Burns testified that one of the main issues preventing David Wade from delivering adequate mental health care for people on extended lockdown is too few — and insufficiently trained — mental health staff.
Seal, the sole psychiatrist at the jail, is there on a contract basis. And he only works part time. His contract calls for 18 hours a month — which he divides between two days. His commute time is counted as part of his work hours under the contract. He spends six of his 18 monthly hours driving back and forth from Shreveport.
“People can’t get in to see Dr. Seal timely because he’s only there one day, every other week,” Burns said. “So if they’re not taking their medicine or they need a medication change, or the person is decompensating, it might be two weeks before he can see somebody. It might be two months.”

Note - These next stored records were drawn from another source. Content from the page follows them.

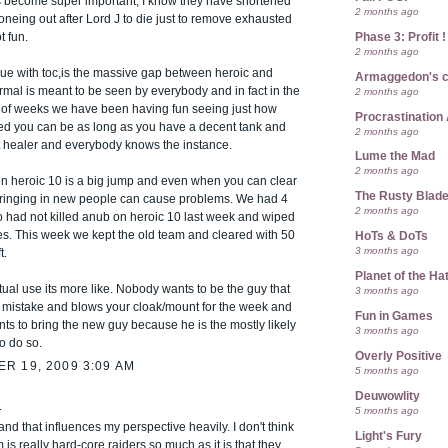
become super important, I know they have shortened
2 months ago
neing out after Lord J to die just to remove exhausted
Phase 3: Profit !
t fun.
2 months ago
sue with toc,is the massive gap between heroic and
Armaggedon's 
mal is meant to be seen by everybody and in fact in the
2 months ago
e of weeks we have been having fun seeing just how
Procrastination 
ed you can be as long as you have a decent tank and
2 months ago
 healer and everybody knows the instance.
Lume the Mad
2 months ago
en heroic 10 is a big jump and even when you can clear
The Rusty Blad
bringing in new people can cause problems. We had 4
2 months ago
 had not killed anub on heroic 10 last week and wiped
es. This week we kept the old team and cleared with 50
HoTs & DoTs
3 months ago
t.
Planet of the Ha
tual use its more like. Nobody wants to be the guy that
3 months ago
mistake and blows your cloak/mount for the week and
Fun in Games
s to bring the new guy because he is the mostly likely
3 months ago
o do so.
Overly Positive
R 19, 2009 3:09 AM
5 months ago
Deuwowlity
.
5 months ago
 and that influences my perspective heavily. I don't think
Light's Fury
 is really hard-core raiders so much as it is that they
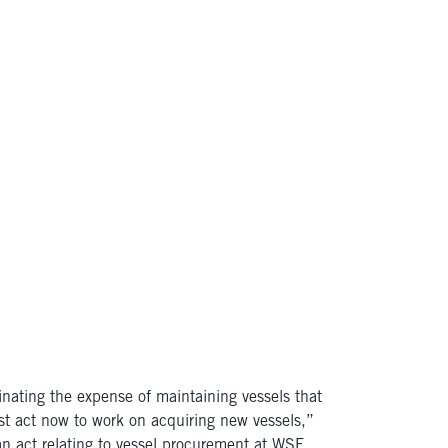
nating the expense of maintaining vessels that
ust act now to work on acquiring new vessels,”
n act relating to vessel procurement at WSF.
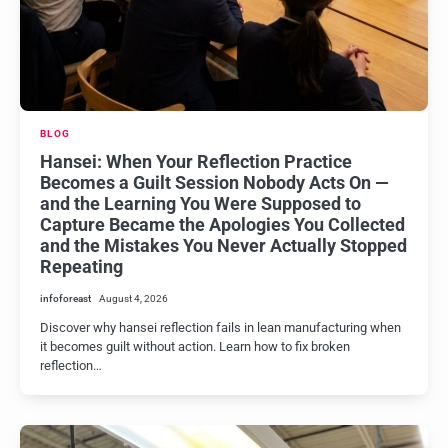
BLOG
Hansei: When Your Reflection Practice
Becomes a Guilt Session Nobody Acts On —
and the Learning You Were Supposed to
Capture Became the Apologies You Collected
and the Mistakes You Never Actually Stopped
Repeating
infoforeast
August 4, 2026
Discover why hansei reflection fails in lean manufacturing when
it becomes guilt without action. Learn how to fix broken
reflection…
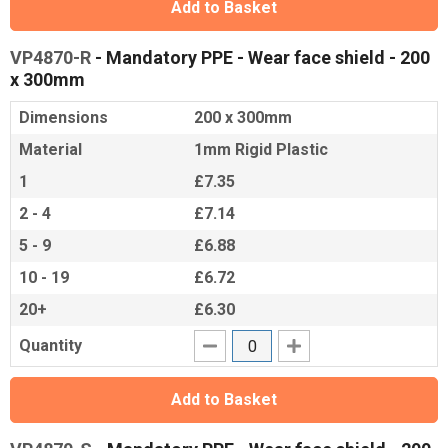
Add to Basket
VP4870-R
- Mandatory PPE - Wear face shield - 200
x 300mm
Dimensions
200 x 300mm
Material
1mm Rigid Plastic
1
£7.35
2 - 4
£7.14
5 - 9
£6.88
10 - 19
£6.72
20+
£6.30
Quantity
Add to Basket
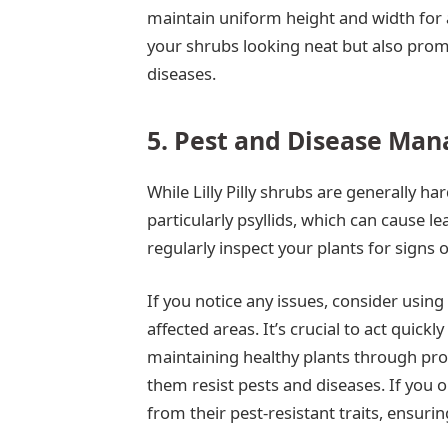
maintain uniform height and width for 
your shrubs looking neat but also promo
diseases.
5. Pest and Disease Ma
While Lilly Pilly shrubs are generally ha
particularly psyllids, which can cause l
regularly inspect your plants for signs o
If you notice any issues, consider using 
affected areas. It’s crucial to act quick
maintaining healthy plants through prop
them resist pests and diseases. If you opt
from their pest-resistant traits, ensuring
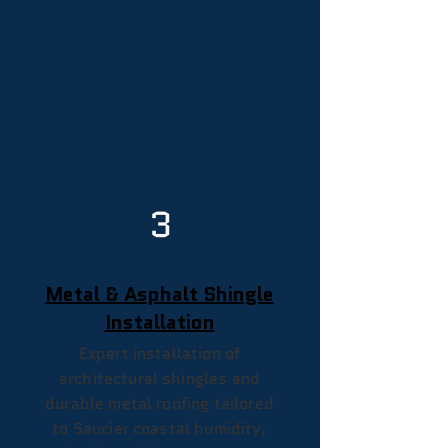
businesses, upgrading aging or
storm‑damaged roofs to modern
roofing systems built for coastal
Mississippi conditions.
3
Metal & Asphalt Shingle
Installation
Expert installation of
architectural shingles and
durable metal roofing tailored
to Saucier coastal humidity,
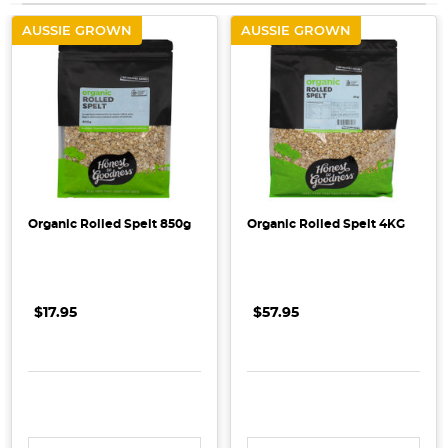
AUSSIE GROWN
AUSSIE GROWN
Organic Rolled Spelt 850g
Organic Rolled Spelt 4KG
$17.95
$57.95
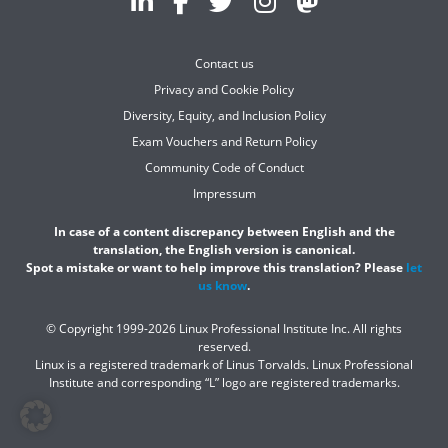
Contact us
Privacy and Cookie Policy
Diversity, Equity, and Inclusion Policy
Exam Vouchers and Return Policy
Community Code of Conduct
Impressum
In case of a content discrepancy between English and the
translation, the English version is canonical.
Spot a mistake or want to help improve this translation? Please
let
us know
.
© Copyright 1999-2026 Linux Professional Institute Inc. All rights
reserved.
Linux is a registered trademark of Linus Torvalds. Linux Professional
Institute and corresponding “L” logo are registered trademarks.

She testified that for a facility of David Wade’s size — which has an incarcerated population of around 1,000 — should have at least one psychiatrist on full-time.
She also said that the prison should have more qualified mental health staff. As of March 2020, in addition to Seal, there were three people on mental health staff at David Wade who provided direct services to prisoners. But Burns said that it was “clear from the records that some of the mental health staff at the time were not aware of psychiatric signs and symptoms, didn’t necessarily recognize them, didn’t document them.”